• Exercise details
Search term "Table": copy each line of the data containing it.

• Entries shown
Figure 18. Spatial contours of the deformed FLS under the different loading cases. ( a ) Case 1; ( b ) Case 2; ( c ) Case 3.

* * *

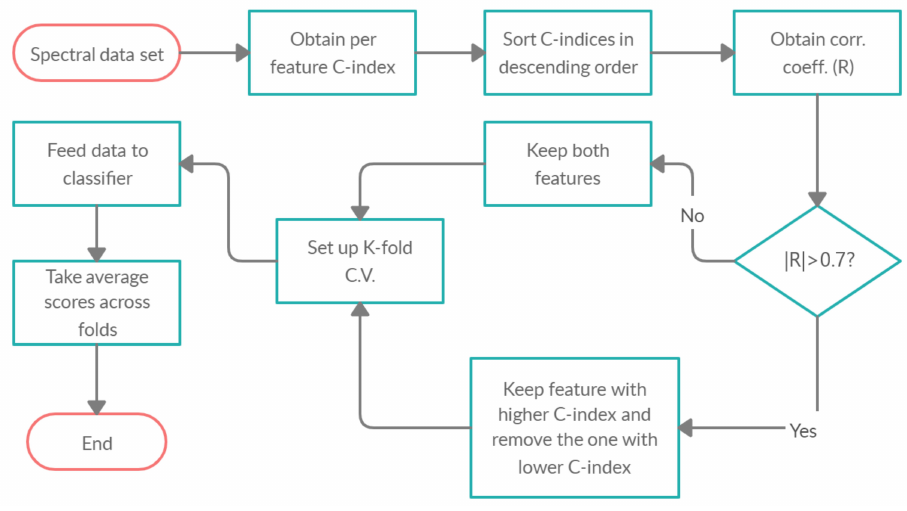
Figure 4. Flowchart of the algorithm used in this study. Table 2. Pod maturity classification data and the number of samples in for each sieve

* * *

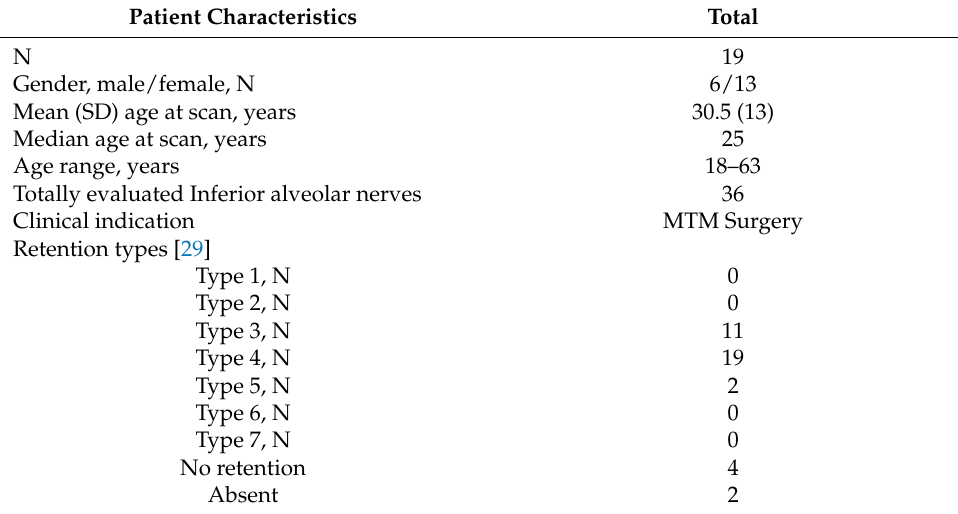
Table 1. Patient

• Result of this exercise
Figure 4. Flowchart of the algorithm used in this study. Table 2. Pod maturity classification data and the number of samples in for each sieve
Table 1. Patient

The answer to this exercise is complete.